The Serve-bot broke down.
Hard-hitting Reilly Opelka picked the worst time of the year to have his worst service game of the season. And it cost the 22nd-seeded American, with Lloyd Harris pulling out a 6-7 (6), 6-4, 6-1, 6-3 fourth-round win at the U.S. Open.
The 6-foot-11 Opelka had beaten Harris in a final-set tiebreak in the third round in Toronto; but Monday he managed just 24 aces while his foe hit 36.
His aces, unreturned serves, first serves in and first serve points won were all below his season averages and his worst at this Open — that’s why he’s headed home from Flushing Meadows.
“A little out of character for me to serve that poorly throughout the whole match, but he served great,” said Opelka, who hit 12 aces in claiming the first set, only to get progressively worse as the match got away from him.
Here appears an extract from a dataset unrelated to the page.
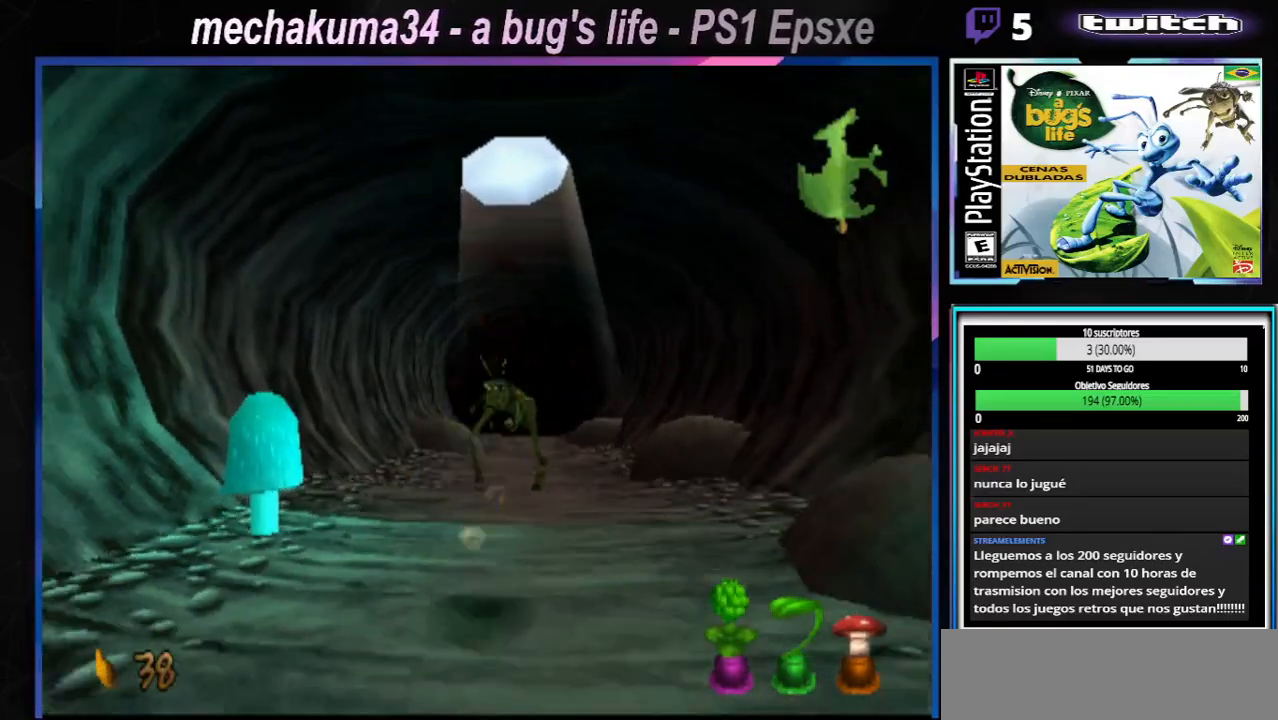
{"buttons": ["X"], "left_stick": "center", "right_stick": "center", "events": [[34, "left_stick", "right"], [117, "X", "down"], [234, "X", "up"], [267, "left_stick", "up-left"], [301, "X", "down"], [317, "left_stick", "left"], [401, "X", "up"], [467, "left_stick", "center"], [484, "X", "down"]]}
Opelka hit just five, four and three in dropped every set from there on.
“I wasn’t hitting my spots. Yeah, it was an uncharacteristic serving day for me. That changed the whole thing. … I had to have been around 50 percent first serves in, at best. He’s long, 6-4, great athlete, explosive. He’s just a great athlete. Then throw in me serving probably one of the worst serving performances I’ve had, the worst serving performance I have this summer, no doubt about it.”
There was little doubt in this one from the second set on.
Opelka pulled out a first-set tiebreaker 8-6, and was on serve in the second until getting broken in the final game on a backhand winner to drop the set 6-4.
From there he lost the plot. Harris took over and cruised into the quarters versus No. 4 Alexander Zverev, who beat Italian Jannik Sinner 6-4, 6-4, 7-6 (7).
“Reilly is always going to come with a lot of big serves, that’s for sure,” Harris said. “I think I handled it well after going down that first set. I held my composure.”
Opelka joined Jenson Brooksby and Frances Tiafoe to give the U.S. three men in the fourth round of a major for the first time since 2011. Brooksby was the last one left, facing No. 1 Novak Djokovic on Monday night.
“We have 14 or 15 Americans in the top 100, so we’ve got a huge group of guys there; we just don’t have the world beaters,” Opelka said. “But I think Brooksby is our best, Brooksby and [Sebastian] Korda are our best top candidates for maybe winning a Slam of the young guys. … I feel like it’s just a matter of time before one of those can break through. My best bet would be on Korda or Brooksby.”